A primary radial nerve palsy in the setting of a closed humeral shaft fracture is managed nonoperatively with a coaptation splint and observation. Over 85% of primary radial nerve palsies recover spontaneously, and immediate exploration is generally reserved for open fractures or penetrating injuries.

Question 2379

Topic: 2. Trauma

During the pre-operative CT evaluation of a complex pilon fracture, a large anterolateral articular fragment is identified. This specific fragment (Chaput fragment) is primarily stabilized by its attachment to which of the following structures?
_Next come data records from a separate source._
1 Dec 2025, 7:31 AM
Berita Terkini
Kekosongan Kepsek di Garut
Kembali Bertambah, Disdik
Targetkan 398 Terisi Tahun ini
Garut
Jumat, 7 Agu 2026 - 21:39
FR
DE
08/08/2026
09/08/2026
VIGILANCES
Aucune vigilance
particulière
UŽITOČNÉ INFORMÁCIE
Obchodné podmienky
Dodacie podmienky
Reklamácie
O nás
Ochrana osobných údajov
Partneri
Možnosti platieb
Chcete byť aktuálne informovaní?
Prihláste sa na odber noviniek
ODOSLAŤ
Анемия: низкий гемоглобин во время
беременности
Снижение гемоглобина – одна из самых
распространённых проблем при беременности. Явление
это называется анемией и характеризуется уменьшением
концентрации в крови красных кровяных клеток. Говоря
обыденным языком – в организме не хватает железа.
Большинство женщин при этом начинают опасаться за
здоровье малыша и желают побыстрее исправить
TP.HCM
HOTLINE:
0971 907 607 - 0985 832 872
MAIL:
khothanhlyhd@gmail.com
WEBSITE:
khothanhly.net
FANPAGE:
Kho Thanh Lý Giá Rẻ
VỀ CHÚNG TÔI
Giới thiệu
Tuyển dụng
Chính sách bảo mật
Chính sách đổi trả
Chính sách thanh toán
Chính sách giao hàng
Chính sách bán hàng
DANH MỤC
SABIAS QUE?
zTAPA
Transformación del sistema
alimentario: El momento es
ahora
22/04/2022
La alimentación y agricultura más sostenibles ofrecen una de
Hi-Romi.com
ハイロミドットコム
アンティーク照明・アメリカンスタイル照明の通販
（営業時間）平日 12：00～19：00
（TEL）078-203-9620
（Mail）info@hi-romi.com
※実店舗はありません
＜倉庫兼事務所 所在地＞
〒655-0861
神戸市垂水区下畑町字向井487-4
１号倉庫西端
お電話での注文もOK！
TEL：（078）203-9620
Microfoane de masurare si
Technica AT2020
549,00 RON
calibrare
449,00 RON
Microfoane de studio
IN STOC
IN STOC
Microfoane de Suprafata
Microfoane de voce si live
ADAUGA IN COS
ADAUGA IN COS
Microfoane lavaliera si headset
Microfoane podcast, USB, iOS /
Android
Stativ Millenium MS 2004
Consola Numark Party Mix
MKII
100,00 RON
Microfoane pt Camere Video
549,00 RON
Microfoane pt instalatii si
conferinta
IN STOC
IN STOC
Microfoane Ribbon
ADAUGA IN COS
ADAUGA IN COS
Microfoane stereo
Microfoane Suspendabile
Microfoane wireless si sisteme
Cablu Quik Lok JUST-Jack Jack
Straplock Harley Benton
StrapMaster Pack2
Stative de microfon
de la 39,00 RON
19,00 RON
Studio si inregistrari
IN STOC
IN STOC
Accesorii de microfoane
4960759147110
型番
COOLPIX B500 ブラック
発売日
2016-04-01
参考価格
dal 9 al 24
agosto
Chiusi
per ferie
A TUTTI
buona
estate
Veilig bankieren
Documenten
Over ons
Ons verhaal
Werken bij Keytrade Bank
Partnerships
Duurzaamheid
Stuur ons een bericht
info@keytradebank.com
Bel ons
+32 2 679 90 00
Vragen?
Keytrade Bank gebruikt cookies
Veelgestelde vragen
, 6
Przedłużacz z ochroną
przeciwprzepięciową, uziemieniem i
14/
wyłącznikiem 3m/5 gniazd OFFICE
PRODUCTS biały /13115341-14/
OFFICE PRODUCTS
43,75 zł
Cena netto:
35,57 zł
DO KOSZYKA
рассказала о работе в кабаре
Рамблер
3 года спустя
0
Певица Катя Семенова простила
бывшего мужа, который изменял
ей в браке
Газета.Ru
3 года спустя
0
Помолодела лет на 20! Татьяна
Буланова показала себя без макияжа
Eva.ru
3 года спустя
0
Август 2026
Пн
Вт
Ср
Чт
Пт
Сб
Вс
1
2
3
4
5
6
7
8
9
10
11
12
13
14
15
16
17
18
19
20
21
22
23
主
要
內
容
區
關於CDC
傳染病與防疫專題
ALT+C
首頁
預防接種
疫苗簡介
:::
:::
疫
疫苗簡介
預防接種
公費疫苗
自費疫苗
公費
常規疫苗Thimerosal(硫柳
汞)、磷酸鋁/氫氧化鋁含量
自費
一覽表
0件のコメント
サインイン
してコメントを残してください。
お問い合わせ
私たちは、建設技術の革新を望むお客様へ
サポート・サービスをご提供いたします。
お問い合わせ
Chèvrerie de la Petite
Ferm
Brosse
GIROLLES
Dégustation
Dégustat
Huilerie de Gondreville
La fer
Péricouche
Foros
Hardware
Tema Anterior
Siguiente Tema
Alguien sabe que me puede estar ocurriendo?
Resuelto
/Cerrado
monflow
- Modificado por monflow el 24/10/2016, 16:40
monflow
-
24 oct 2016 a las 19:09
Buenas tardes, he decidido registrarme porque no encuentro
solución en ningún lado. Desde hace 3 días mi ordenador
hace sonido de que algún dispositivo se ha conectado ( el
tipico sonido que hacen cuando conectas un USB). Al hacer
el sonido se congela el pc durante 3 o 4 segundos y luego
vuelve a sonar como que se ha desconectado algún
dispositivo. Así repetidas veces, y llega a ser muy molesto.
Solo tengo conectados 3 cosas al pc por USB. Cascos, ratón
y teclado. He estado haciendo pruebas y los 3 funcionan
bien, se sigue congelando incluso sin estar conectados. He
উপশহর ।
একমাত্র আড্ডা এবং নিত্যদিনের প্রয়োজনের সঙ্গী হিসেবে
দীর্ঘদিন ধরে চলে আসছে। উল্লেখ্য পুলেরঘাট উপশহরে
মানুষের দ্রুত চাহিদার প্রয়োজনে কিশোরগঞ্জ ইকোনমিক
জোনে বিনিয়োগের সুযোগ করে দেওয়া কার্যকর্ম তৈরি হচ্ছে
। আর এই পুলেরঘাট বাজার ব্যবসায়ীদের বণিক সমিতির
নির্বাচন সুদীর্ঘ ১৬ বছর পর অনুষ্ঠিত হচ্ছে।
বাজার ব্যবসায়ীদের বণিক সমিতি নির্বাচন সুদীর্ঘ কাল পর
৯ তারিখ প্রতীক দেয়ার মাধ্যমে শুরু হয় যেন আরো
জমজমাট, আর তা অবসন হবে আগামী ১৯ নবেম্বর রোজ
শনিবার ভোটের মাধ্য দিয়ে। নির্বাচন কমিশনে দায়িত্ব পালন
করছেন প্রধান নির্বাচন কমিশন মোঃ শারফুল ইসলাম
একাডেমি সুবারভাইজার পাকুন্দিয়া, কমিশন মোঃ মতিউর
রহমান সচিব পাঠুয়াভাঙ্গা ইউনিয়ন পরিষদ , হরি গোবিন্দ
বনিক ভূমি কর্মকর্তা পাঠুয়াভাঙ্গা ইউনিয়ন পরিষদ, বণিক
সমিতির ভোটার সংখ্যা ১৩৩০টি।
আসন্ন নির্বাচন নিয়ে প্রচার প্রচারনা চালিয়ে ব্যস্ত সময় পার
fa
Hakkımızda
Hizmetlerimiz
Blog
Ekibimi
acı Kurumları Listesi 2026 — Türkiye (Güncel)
. Posterior inferior tibiofibular ligament
. Anterior inferior tibiofibular ligament
. Deltoid ligament
. Interosseous membrane
. Calcaneofibular ligament

Correct Answer & Explanation

. Anterior inferior tibiofibular ligament


Explanation

The anterolateral (Chaput) fragment of a pilon or ankle fracture serves as the tibial attachment site for the Anterior Inferior Tibiofibular Ligament (AITFL). Understanding these ligamentous attachments is critical for indirect reduction techniques.

Question 2380

Topic: 2. Trauma

Recent quantitative anatomical studies evaluating the vascular supply to the proximal humerus have demonstrated that the predominant blood supply to the humeral head is provided by which of the following?

. Anterior circumflex humeral artery
. Arcuate artery
. Posterior circumflex humeral artery
. Thoracoacromial artery
. Suprascapular artery

Correct Answer & Explanation

. Posterior circumflex humeral artery


Explanation

While older literature emphasized the anterior circumflex humeral artery (via the arcuate artery), recent quantitative studies show that the posterior circumflex humeral artery supplies approximately 64% of the blood to the humeral head. This highlights its critical role in head viability following fracture.